She’s Setting Her Sights on Al
/Tthe Boston Herald
I have to put on my glasses to see out the window these days. It's a sign of age, I know. Snooping probably is, too, but I've always done this. Lately I'm just enjoying it more. That's because Al lives across the street - Al and his wife Katherine. I don't see Katherine all that much. Most days she's at her daughter's, babysitting her granddaughter. Al is the one I see outside, no matter what the season, a whirling dervish powered by diehard batteries. He is in constant motion - shoveling, raking leaves, sweeping the driveway, cleaning the gutters, washing and vacuuming the house, the car, the dog. When he's not cleaning, he's planting or replanting or fixing something or walking with or without Katherine's dog, Dante.
I have yet to see Al stand still.
Today I watch as he shovels snow. He's not supposed to shovel. He had heart surgery a while back. But he doesn't call what he's doing shoveling. He calls it 'pushing the snow,' which changes everything, you know.
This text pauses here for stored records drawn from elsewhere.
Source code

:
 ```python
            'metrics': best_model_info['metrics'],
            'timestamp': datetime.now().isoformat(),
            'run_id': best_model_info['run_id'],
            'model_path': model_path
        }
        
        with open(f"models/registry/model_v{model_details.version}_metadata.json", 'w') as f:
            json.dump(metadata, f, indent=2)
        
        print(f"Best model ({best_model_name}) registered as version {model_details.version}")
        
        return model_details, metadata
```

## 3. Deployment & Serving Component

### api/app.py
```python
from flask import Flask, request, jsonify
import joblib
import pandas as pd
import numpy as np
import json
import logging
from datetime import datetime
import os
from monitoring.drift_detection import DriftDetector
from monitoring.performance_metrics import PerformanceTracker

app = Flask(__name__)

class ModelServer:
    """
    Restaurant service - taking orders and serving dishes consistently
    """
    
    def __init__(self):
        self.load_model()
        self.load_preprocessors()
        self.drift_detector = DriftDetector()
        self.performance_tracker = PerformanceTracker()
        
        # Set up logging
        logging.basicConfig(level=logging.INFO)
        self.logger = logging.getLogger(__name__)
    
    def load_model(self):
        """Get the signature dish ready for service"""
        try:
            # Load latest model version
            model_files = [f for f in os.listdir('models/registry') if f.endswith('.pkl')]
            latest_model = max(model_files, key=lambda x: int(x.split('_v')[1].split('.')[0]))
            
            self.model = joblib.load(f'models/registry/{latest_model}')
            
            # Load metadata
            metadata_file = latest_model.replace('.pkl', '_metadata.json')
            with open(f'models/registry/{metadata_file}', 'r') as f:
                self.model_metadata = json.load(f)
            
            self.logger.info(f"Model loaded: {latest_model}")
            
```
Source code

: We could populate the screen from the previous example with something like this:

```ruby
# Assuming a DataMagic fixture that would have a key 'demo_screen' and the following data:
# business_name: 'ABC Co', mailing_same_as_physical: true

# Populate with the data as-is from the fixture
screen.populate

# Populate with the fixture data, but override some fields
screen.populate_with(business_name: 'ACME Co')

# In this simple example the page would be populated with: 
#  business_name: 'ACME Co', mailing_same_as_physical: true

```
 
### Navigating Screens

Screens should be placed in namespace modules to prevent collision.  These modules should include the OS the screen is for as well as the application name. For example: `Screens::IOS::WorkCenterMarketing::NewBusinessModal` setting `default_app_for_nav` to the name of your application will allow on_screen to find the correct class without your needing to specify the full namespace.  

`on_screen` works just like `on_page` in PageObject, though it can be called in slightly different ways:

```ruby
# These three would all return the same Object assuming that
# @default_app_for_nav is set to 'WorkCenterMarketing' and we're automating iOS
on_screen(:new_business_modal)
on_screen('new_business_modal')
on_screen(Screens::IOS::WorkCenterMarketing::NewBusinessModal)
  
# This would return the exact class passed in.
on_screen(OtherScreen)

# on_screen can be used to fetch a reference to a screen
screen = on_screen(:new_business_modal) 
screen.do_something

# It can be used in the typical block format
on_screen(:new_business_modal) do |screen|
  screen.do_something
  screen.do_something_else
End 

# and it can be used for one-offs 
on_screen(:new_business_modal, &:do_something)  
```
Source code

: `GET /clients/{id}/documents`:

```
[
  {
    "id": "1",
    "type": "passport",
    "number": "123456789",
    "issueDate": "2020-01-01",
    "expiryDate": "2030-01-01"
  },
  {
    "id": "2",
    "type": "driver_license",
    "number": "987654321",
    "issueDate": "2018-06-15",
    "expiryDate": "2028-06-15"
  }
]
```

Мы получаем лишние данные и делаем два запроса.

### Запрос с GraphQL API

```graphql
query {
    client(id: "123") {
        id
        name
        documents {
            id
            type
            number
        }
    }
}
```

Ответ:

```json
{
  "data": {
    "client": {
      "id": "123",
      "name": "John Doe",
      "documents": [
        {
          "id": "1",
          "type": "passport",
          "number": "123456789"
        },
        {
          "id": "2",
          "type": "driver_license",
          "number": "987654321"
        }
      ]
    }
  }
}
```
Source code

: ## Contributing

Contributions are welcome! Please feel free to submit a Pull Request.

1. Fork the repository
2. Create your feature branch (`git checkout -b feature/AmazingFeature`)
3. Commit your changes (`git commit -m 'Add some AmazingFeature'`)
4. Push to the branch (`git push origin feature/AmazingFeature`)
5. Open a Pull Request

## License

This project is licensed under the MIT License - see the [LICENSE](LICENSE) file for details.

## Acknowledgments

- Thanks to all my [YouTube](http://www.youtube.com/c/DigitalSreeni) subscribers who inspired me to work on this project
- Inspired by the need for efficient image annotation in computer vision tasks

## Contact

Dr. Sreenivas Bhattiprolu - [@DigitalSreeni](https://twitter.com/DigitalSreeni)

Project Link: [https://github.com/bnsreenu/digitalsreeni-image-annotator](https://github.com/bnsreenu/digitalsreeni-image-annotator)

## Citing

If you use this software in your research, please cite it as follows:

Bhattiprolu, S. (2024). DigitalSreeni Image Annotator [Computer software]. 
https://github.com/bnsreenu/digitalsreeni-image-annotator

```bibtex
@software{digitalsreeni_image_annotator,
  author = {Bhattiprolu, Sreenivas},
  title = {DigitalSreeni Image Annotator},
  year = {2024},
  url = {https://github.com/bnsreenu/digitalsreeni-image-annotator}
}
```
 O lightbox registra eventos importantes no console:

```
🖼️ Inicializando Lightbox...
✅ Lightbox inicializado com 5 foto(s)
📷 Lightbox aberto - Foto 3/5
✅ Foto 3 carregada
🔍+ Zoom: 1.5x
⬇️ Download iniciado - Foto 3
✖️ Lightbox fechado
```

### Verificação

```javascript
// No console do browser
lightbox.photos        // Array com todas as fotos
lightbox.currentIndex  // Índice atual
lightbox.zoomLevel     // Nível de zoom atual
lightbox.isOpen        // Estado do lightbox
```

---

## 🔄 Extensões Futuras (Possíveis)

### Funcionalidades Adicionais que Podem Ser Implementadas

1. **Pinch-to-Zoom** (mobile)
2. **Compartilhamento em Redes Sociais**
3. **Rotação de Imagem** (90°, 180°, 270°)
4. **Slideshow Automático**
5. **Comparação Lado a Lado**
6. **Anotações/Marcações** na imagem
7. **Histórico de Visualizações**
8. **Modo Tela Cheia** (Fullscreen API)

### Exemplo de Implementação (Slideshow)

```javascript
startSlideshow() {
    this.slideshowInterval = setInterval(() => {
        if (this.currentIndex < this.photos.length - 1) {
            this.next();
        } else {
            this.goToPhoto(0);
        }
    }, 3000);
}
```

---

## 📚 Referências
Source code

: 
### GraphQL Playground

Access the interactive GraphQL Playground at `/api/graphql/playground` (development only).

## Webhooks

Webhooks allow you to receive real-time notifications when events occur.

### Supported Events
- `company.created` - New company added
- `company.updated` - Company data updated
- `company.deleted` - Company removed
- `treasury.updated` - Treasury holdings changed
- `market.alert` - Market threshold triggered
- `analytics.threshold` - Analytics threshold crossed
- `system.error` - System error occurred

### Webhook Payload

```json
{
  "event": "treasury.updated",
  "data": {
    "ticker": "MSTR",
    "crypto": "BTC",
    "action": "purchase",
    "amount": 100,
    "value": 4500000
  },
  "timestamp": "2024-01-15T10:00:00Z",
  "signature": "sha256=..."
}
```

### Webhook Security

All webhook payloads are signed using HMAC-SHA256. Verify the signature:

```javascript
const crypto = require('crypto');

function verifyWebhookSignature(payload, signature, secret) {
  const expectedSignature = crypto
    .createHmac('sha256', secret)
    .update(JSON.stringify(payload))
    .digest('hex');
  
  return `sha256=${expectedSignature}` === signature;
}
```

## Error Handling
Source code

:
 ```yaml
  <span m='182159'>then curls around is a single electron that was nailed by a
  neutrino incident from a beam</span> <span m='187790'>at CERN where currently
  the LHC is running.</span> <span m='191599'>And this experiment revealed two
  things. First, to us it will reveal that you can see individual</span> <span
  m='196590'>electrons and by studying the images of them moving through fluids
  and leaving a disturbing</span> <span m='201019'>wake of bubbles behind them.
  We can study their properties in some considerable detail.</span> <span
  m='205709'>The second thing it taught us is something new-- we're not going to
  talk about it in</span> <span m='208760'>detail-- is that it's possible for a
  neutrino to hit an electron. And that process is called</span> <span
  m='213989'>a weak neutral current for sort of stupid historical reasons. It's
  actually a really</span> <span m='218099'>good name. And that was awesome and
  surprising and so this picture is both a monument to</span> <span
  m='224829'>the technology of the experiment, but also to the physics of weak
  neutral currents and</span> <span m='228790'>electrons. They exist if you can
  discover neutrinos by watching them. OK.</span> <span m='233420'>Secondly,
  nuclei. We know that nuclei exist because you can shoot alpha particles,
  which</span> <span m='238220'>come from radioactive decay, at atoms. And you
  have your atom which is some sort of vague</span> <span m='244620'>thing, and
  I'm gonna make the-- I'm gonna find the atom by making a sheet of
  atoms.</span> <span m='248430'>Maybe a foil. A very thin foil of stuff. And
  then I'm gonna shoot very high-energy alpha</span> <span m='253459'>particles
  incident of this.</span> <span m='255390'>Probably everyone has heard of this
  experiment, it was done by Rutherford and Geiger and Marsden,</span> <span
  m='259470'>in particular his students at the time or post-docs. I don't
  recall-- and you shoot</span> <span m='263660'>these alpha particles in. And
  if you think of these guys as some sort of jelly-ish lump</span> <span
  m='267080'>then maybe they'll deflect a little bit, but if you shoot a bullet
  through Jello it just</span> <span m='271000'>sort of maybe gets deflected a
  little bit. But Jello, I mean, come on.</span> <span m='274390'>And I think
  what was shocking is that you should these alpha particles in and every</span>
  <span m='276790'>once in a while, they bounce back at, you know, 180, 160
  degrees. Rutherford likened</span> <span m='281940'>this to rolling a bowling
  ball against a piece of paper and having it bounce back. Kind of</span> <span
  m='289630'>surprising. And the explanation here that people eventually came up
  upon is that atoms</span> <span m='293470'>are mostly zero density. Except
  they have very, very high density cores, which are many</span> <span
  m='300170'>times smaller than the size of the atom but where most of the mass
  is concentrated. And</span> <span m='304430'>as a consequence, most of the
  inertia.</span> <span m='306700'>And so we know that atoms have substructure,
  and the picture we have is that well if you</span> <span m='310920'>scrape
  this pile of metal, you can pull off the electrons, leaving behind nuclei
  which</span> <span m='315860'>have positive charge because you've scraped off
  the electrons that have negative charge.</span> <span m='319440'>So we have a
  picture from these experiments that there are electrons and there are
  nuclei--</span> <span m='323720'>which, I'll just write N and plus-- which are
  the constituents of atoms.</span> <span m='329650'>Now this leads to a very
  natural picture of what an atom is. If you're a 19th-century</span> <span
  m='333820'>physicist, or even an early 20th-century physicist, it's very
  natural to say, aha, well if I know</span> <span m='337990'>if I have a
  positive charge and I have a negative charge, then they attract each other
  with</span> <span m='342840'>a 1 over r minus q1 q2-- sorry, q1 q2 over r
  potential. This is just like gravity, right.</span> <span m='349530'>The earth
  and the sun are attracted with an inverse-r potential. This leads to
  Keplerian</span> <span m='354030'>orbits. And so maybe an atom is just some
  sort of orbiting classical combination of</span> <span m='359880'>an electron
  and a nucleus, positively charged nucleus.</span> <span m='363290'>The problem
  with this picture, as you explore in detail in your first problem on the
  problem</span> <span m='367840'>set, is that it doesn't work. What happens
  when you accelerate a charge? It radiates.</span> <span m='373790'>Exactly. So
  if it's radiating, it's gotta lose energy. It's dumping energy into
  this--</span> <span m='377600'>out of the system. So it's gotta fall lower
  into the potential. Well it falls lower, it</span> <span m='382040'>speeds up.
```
He's pushing the snow right now, though there's hardly any left on his driveway. But he has to do something because it's afternoon and his car is clean and there isn't any lawn to cut and if he pushes the snow just a little more, he'll be able to hit bare driveway.
Bare driveway is important to Al. His driveway is cleaner than my kitchen floor. If it weren't snow he was pushing, it would be leaves or dirt or dust. He is a man who would push dust off my driveway, if he ran out of dust on his.
He has to be on the move. Even when he takes a break he can't sit still. Right now he is plunked in the middle of his spankin' clean driveway, ostensibly to rest, but he is wrestling with the dog. If molecules were made like Al, nuclear fusion would have happened years ago.
I love watching this man. I love that's he's alive, because he came close, all those clogged arteries. I didn't know him then, and if I'd never known him I would have missed so much. I would have missed his constant, joyful vigor.
We had across-the-street neighbors before Al and Katherine moved in. But they kept to themselves, pretty much. They sent over tomatoes in August; we shared a snowblower in the winter. But it wasn't the same.
Al gives off a kind of pleasure that can be felt through a thick pane of glass. He walks his dog - excuse me Katherine's dog - a couple of miles every day. He never wanted the dog. Katherine begged for it and when he got it he swore it was her dog and her responsibility. But I've never seen Katherine walk Dante. And I've never seen a man so upset when a dog got hit by a car than Al was last spring when Dante raced across the street and got hurt. Dante is Katherine's dog. Katherine loves Dante. But so does Al. After my husband's open heart surgery, Al knocked on the door to assure the patient that there is life after a by-pass. The doctor had said no driving for six weeks. Al said, 'You'll be driving in half that time.’
The doctor said it would take three months to get back to normal. Al said, 'The doctor is crazy. You're going to feel great in a few days. You're going to feel better than you ever have.' And my husband did, spurred on by Al's cheerleading, plus his spaghetti and meatballs. He can cook, too. So can Katherine. They fed us often.
It's a funny thing. I can be working on the most interesting story, writing away, seemingly engrossed. But if there's a flicker of movement across the street, if the back door opens, if Al appears with or without Dante, I become riveted because I know what I will see: Al playing with the dog. Al chopping ice. Al washing the garage windows in the middle of a deep freeze. Al happy and alive in the moment.
And watching him will make me happier than people at work watching other people at work have a right to be.